### [Records shown]
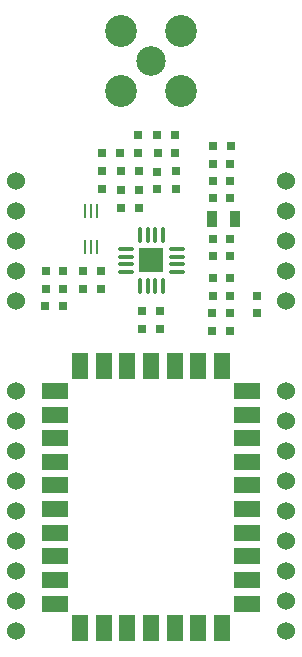
<source format=gts>
%FSLAX46Y46*%
G04 Gerber Fmt 4.6, Leading zero omitted, Abs format (unit mm)*
G04 Created by KiCad (PCBNEW (2014-jul-16 BZR unknown)-product) date Fri 13 Mar 2015 08:43:45 PM CET*
%MOMM*%
G01*
G04 APERTURE LIST*
%ADD10C,0.150000*%
%ADD11R,0.889000X1.397000*%
%ADD12R,0.762000X0.787400*%
%ADD13R,0.787400X0.762000*%
%ADD14O,0.300000X1.500760*%
%ADD15O,1.500760X0.300000*%
%ADD16R,2.000000X2.000000*%
%ADD17R,2.200000X1.400000*%
%ADD18R,1.400000X2.200000*%
%ADD19C,1.524000*%
%ADD20C,2.499360*%
%ADD21C,2.700020*%
%ADD22R,0.220000X1.200000*%
G04 APERTURE END LIST*
D10*
D11*
X204414300Y-62312960D03*
X202509300Y-62312960D03*
D12*
X198077000Y-71637300D03*
X198077000Y-70138700D03*
X196553000Y-71637300D03*
X196553000Y-70138700D03*
D13*
X202514380Y-65503200D03*
X204012980Y-65503200D03*
X202534700Y-64030000D03*
X204033300Y-64030000D03*
X202509300Y-70324120D03*
X204007900Y-70324120D03*
X194762300Y-61444280D03*
X196260900Y-61444280D03*
X202529620Y-60575600D03*
X204028220Y-60575600D03*
D12*
X197838240Y-59821220D03*
X197838240Y-58322620D03*
D13*
X202524540Y-59107480D03*
X204023140Y-59107480D03*
X196255820Y-59879640D03*
X194757220Y-59879640D03*
X202544860Y-56191560D03*
X204043460Y-56191560D03*
X199329300Y-55270000D03*
X197830700Y-55270000D03*
X202534700Y-57649520D03*
X204033300Y-57649520D03*
X199354620Y-56775760D03*
X197856020Y-56775760D03*
X204007900Y-71863360D03*
X202509300Y-71863360D03*
X204023140Y-68820440D03*
X202524540Y-68820440D03*
D12*
X199382560Y-58312460D03*
X199382560Y-59811060D03*
D13*
X196255820Y-58304840D03*
X194757220Y-58304840D03*
D12*
X196240000Y-56759300D03*
X196240000Y-55260700D03*
D13*
X204012980Y-67326920D03*
X202514380Y-67326920D03*
D12*
X206300000Y-70319300D03*
X206300000Y-68820700D03*
D14*
X198310320Y-63693940D03*
X197660320Y-63693940D03*
X197010320Y-63693940D03*
X196360320Y-63693940D03*
D15*
X195185700Y-64868560D03*
X195185700Y-65518560D03*
X195185700Y-66168560D03*
X195185700Y-66818560D03*
D14*
X196360320Y-67993180D03*
X197010320Y-67993180D03*
X197660320Y-67993180D03*
X198310320Y-67993180D03*
D15*
X199484940Y-66818560D03*
X199484940Y-66168560D03*
X199484940Y-65518560D03*
X199484940Y-64868560D03*
D16*
X197335320Y-65843560D03*
D17*
X189210000Y-76900000D03*
X189210000Y-78900000D03*
X189210000Y-80900000D03*
X189210000Y-82900000D03*
X189210000Y-84900000D03*
X189210000Y-86900000D03*
X189210000Y-88900000D03*
X189210000Y-90900000D03*
X189210000Y-92900000D03*
X189210000Y-94900000D03*
D18*
X191310000Y-97000000D03*
X193310000Y-97000000D03*
X195310000Y-97000000D03*
X197310000Y-97000000D03*
X199310000Y-97000000D03*
X201310000Y-97000000D03*
X203310000Y-97000000D03*
D17*
X205410000Y-94900000D03*
X205410000Y-92900000D03*
X205410000Y-90900000D03*
X205410000Y-88900000D03*
X205410000Y-86900000D03*
X205410000Y-84900000D03*
X205410000Y-82900000D03*
X205410000Y-80900000D03*
X205410000Y-78900000D03*
X205410000Y-76900000D03*
D18*
X203310000Y-74800000D03*
X201310000Y-74800000D03*
X199310000Y-74800000D03*
X197310000Y-74800000D03*
X195310000Y-74800000D03*
X193310000Y-74800000D03*
X191310000Y-74800000D03*
D19*
X185890000Y-59100000D03*
X185890000Y-61640000D03*
X185890000Y-64180000D03*
X185890000Y-66720000D03*
X185890000Y-69260000D03*
X185890000Y-76880000D03*
X185890000Y-79420000D03*
X185890000Y-81960000D03*
X185890000Y-84500000D03*
X185890000Y-87040000D03*
X185890000Y-89580000D03*
X185890000Y-92120000D03*
X185890000Y-94660000D03*
X185890000Y-97200000D03*
X208750000Y-59100000D03*
X208750000Y-61640000D03*
X208750000Y-64180000D03*
X208750000Y-66720000D03*
X208750000Y-69260000D03*
X208750000Y-76880000D03*
X208750000Y-79420000D03*
X208750000Y-81960000D03*
X208750000Y-84500000D03*
X208750000Y-87040000D03*
X208750000Y-89580000D03*
X208750000Y-92120000D03*
X208750000Y-94660000D03*
X208750000Y-97200000D03*
D20*
X197330000Y-48970000D03*
D21*
X199870000Y-46430000D03*
X194790000Y-46430000D03*
X194790000Y-51510000D03*
X199870000Y-51510000D03*
D13*
X194669300Y-56770000D03*
X193170700Y-56770000D03*
X188380700Y-68230000D03*
X189879300Y-68230000D03*
X191530700Y-66730000D03*
X193029300Y-66730000D03*
X188350700Y-69750000D03*
X189849300Y-69750000D03*
X193049300Y-68230000D03*
X191550700Y-68230000D03*
D12*
X193170000Y-59789300D03*
X193170000Y-58290700D03*
D13*
X188380700Y-66730000D03*
X189879300Y-66730000D03*
D22*
X192700000Y-61700000D03*
X192200000Y-61700000D03*
X191700000Y-61700000D03*
X191700000Y-64700000D03*
X192200000Y-64700000D03*
X192700000Y-64700000D03*
M02*

</source>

### [About this task]
Show every line from the entries above in which the word "APERTURE" appears.

### [Response to the exercise]
G04 APERTURE LIST*
G04 APERTURE END LIST*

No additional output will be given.